[Dataset entries Boundary: Start]

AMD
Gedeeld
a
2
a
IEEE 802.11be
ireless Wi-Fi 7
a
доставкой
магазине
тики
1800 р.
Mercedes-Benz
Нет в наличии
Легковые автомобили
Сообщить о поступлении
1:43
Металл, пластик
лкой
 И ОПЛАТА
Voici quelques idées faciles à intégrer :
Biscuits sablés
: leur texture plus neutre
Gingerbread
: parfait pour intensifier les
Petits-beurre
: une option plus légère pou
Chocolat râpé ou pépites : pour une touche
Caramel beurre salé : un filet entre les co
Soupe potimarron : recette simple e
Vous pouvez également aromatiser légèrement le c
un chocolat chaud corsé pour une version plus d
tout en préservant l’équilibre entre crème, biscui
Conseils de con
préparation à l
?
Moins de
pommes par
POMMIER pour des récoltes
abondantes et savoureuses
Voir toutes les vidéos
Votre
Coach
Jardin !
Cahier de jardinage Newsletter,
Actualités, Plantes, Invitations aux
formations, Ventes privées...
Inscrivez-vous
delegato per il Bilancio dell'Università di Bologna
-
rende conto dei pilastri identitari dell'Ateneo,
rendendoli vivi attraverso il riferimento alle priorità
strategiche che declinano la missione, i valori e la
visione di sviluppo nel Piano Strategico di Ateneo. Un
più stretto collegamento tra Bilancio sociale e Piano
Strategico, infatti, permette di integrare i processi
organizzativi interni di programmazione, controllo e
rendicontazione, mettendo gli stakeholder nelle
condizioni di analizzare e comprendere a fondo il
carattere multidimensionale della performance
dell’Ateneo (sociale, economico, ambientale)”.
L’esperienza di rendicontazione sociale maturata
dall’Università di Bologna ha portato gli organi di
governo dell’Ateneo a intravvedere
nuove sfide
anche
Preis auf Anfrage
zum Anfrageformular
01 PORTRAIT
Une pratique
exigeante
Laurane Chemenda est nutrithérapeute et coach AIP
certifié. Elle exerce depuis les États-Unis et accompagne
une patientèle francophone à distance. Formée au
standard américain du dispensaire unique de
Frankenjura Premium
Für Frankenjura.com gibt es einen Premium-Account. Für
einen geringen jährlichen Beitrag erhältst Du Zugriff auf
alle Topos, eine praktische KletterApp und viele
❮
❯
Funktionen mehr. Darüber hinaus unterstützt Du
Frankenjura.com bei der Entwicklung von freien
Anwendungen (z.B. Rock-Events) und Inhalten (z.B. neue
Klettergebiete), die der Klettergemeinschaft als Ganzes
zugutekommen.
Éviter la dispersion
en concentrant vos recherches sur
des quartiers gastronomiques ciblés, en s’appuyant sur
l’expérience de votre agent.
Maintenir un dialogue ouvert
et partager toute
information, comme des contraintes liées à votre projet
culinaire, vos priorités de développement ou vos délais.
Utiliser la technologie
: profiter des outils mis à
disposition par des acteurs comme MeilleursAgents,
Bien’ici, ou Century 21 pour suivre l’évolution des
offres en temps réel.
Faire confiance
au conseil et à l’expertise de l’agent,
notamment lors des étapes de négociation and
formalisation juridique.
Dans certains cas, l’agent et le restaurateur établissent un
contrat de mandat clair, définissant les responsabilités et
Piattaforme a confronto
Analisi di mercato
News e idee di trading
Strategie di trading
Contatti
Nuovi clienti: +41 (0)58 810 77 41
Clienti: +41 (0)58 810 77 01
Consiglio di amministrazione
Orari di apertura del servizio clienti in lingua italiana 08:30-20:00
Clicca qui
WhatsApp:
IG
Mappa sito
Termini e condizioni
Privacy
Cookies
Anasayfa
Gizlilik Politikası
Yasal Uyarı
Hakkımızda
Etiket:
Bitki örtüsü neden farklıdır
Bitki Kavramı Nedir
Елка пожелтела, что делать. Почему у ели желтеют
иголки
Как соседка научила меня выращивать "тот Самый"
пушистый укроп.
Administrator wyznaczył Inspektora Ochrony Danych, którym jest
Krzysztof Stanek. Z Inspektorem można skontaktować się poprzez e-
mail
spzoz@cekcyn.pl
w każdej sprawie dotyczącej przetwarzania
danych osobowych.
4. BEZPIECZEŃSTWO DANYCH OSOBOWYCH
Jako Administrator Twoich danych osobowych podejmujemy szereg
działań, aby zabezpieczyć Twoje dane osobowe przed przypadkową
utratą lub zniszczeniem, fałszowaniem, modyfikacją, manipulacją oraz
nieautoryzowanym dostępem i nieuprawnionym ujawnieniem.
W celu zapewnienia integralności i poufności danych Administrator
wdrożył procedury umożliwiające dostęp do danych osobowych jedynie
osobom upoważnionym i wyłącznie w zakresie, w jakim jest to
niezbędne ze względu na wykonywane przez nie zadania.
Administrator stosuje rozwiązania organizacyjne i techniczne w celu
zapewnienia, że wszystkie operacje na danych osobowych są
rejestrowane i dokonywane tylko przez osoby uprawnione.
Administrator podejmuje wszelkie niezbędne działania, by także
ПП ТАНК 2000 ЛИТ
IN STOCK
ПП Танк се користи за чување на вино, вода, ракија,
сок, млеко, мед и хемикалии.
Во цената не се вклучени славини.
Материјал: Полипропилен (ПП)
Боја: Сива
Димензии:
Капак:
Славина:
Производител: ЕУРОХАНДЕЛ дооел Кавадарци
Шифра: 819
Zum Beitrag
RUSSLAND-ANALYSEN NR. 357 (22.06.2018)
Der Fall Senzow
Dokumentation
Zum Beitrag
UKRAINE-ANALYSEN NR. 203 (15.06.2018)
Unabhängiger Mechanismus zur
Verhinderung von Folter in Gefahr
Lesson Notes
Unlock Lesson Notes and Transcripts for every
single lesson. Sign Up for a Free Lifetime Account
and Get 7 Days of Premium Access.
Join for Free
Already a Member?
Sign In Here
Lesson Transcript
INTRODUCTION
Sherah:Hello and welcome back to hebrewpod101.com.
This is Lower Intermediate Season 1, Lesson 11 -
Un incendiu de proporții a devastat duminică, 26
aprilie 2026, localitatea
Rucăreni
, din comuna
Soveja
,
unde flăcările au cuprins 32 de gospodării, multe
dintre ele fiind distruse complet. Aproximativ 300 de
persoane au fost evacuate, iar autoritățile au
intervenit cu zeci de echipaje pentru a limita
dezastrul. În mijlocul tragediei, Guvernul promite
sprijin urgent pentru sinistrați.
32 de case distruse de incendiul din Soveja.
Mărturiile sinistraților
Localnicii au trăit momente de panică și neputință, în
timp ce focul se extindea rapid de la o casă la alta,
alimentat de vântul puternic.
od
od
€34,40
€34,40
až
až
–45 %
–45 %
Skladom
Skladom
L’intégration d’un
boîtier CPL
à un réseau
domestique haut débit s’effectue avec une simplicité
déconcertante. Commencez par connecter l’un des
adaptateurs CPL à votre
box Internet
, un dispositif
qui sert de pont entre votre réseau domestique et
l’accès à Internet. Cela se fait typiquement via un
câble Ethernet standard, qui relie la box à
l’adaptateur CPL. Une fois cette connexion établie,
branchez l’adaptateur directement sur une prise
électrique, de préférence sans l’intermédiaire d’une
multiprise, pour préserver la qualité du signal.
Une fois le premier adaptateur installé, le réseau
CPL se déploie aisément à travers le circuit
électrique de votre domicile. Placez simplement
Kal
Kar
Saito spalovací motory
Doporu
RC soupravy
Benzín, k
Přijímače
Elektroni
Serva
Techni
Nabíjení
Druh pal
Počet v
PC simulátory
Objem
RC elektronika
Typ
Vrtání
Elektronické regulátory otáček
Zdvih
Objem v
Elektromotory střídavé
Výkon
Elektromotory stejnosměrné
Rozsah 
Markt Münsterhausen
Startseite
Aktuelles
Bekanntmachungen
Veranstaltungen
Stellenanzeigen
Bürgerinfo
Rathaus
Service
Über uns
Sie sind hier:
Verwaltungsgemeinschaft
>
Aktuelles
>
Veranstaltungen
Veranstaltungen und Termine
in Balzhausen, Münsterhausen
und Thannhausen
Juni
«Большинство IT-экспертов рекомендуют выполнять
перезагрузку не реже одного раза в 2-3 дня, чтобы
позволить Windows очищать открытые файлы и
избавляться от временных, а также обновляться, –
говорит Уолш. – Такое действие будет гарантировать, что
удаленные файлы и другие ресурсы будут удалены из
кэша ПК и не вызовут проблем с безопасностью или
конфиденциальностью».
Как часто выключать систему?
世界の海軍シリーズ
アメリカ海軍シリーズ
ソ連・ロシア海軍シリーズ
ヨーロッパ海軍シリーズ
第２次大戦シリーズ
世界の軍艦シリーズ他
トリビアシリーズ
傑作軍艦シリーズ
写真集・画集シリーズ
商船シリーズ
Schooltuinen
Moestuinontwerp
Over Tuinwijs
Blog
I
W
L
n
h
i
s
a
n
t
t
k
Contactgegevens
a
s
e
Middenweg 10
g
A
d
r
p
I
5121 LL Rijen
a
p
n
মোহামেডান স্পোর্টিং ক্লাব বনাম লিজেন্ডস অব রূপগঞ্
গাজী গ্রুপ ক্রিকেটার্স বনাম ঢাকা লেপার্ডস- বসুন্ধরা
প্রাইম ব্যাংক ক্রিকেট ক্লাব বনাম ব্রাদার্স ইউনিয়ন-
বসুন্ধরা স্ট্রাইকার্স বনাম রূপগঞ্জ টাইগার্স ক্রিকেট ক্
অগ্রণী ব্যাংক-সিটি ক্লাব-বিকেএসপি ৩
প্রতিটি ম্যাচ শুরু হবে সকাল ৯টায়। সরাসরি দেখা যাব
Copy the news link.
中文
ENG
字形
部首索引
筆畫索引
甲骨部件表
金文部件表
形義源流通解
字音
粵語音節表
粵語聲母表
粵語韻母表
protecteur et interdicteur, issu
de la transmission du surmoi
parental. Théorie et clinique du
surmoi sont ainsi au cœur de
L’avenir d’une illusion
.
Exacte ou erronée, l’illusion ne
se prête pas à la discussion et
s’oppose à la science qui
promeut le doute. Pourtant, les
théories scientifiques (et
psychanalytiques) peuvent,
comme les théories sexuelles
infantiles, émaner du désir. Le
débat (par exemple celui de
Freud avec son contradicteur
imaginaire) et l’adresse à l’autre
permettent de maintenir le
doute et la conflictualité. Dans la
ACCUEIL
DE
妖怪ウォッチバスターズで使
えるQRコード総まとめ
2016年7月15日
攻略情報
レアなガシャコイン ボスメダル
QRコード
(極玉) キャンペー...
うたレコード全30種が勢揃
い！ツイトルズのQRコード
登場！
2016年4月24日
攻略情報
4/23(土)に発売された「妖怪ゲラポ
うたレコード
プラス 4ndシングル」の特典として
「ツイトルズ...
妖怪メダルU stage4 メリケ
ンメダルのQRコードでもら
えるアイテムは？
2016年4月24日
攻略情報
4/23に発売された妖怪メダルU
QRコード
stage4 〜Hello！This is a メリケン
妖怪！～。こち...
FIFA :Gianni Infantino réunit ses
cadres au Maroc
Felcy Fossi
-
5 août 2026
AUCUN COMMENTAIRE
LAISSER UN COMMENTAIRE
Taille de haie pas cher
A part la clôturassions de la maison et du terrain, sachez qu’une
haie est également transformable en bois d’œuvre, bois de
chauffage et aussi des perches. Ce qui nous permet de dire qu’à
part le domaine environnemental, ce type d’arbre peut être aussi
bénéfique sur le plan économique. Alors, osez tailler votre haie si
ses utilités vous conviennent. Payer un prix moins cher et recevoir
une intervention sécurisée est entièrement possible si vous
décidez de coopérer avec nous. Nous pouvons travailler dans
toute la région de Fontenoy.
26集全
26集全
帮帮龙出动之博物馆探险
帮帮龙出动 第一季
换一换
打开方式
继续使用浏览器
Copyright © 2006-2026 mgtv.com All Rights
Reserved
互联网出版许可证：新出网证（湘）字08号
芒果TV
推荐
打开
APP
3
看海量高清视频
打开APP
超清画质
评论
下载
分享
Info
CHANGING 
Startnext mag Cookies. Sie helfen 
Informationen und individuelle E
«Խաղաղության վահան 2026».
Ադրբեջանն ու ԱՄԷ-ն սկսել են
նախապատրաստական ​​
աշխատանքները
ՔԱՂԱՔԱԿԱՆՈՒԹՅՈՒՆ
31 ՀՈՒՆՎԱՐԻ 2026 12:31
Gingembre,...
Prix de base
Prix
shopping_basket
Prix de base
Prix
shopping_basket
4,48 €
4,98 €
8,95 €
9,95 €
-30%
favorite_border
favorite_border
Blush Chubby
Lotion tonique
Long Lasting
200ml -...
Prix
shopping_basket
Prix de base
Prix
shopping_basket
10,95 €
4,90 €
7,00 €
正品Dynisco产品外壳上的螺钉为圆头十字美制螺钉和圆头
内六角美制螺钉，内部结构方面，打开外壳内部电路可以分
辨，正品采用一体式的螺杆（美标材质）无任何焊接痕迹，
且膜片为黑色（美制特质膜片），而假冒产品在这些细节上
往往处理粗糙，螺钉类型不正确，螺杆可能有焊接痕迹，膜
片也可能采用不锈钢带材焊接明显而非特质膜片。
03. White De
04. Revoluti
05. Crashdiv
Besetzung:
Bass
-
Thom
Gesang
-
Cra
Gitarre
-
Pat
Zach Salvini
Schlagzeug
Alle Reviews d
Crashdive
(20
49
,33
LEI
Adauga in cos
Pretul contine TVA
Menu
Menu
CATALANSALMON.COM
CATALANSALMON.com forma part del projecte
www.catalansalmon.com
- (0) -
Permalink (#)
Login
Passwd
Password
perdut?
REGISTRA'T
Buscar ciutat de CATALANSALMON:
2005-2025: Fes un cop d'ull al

[Dataset entries Boundary: End]

Task description:
Each line containing the word "Università" needs to be copied from the data above.

Response below:
delegato per il Bilancio dell'Università di Bologna
dall’Università di Bologna ha portato gli organi di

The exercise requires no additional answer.